Overview : Portugal: Political Stability At Risk

 | Jul 08, 2013 01:35AM ET

In Portugal, months of latent political tensions finally broke out into a crisis. Over a 2-day period, first Vitor Gaspar, the Finance Minister, and then Paulo Portas, the Foreign Affairs Minister and head of the ruling coalition’s junior party, the CDS-PP, presented their resignations. The two decisions were linked and illustrate the deepfelt divisions within the government concerning the adjustment plan. Mr. Gaspar claims he resigned for lack of sufficient public support and the repeated budget overruns that had tarnished his credibility. Actually, his resignation is due more to growing disagreements between coalition parties over the policy to follow. Since September 2012, relations have become strained between the PSD, the centreright majority party in which Mr. Gaspar is a member, and the CDSPP, its conservative ally, increasingly critic about austerity policy. As the orchestrator of the Troika’s adjustment programme, Mr. Gaspar’s resignation seemed to respond to CDS-PP demands for a more flexible budget policy. In contrast, his replacement by Maria Luis de Albuquerque, former acting minister, is a sign of continuity. Indeed, this is the reason Mr. Portas gave to justify his resignation that very day.

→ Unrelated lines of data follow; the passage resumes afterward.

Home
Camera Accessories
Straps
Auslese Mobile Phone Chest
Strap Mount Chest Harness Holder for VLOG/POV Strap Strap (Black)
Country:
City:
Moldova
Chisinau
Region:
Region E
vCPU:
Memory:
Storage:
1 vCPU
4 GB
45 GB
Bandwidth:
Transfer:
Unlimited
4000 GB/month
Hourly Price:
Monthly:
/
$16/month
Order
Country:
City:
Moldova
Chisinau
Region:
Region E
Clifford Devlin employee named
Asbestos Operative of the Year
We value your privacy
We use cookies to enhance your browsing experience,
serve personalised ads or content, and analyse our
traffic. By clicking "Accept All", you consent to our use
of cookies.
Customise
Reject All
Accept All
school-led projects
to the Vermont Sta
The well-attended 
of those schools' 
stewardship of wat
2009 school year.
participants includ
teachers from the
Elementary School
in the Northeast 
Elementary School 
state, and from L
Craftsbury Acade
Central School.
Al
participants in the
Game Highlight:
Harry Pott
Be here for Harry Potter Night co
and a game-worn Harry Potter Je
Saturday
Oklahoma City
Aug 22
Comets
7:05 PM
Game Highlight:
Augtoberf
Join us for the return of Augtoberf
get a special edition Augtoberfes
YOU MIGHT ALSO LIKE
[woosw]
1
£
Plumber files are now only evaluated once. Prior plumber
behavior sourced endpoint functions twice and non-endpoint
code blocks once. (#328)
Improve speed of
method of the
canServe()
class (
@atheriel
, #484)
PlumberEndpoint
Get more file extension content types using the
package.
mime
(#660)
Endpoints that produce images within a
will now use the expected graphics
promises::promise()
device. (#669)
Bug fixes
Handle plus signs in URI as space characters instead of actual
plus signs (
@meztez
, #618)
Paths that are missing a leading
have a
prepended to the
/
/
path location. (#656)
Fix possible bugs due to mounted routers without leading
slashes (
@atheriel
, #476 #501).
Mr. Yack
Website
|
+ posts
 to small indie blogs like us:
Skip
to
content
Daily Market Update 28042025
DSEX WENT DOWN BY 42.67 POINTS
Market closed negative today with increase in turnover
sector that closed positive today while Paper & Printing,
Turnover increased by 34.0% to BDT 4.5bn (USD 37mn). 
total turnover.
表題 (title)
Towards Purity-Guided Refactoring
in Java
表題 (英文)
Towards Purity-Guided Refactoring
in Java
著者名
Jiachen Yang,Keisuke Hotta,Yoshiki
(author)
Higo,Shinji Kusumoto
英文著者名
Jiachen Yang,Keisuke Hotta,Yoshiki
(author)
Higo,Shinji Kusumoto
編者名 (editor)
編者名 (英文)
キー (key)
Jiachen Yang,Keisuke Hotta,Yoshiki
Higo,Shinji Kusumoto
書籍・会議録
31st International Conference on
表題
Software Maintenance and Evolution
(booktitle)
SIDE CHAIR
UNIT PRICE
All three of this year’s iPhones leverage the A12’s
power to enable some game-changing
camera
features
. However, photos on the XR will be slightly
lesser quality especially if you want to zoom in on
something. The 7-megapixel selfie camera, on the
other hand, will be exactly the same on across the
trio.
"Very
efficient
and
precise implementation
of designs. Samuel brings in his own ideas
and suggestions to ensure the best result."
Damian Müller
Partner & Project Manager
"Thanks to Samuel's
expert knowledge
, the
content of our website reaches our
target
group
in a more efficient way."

The big question now is whether Mr. Portas resignation will be followed by the CDS-PP’s exit from the government, and whether early elections will be called. A priori, it is not in the interest of the CDS-PP to remain a member of an unpopular government in which it cannot control the main policy orientations, nor to trigger early elections, which risk sanctioning its loss of political influence. In the latest polls, the conservative party is given less than 10% of voting intentions, vs. 12% of votes received in June 2011. The CDS-PP might decide to leave the government, leaving the PSD with a relative majority (108 deputies out of a total of 230), but would continue to provide support in parliament on a case-by-case basis.

Another option is that the two remaining CDS-PP ministers in the government could agree to stay onboard in exchange for an easing of austerity. Yet any such arrangement is bound to be limited by the restrictions imposed by the Troika’s adjustment programme. On two occasions, Portugal’s budget targets have been relaxed, largely thanks to the authorities’ credibility, which arises from its political stability. During the Troika’s 8th review beginning on 15 July, it will surely be much harder to negotiate another easing of terms.

With little manoeuvring room, a PSD government would probably be too weak to meet the upcoming deadlines (the 8th Troika review, local elections in September and preparation of the 2014 budget) while assuring the political alliances necessary to remain in power. Moreover, it will take a stable and legitimate government to negotiate a new European financial aid package (an ESM precautionary credit line), which will probably be needed to facilitate the exit from the adjustment programme in mid 2014. Without the ongoing support of the CDS-PP, the PSD has very little chances of winning a parliamentary vote of confidence. In other words, early elections may well occur before the end of its current mandate, scheduled to end in late 2015.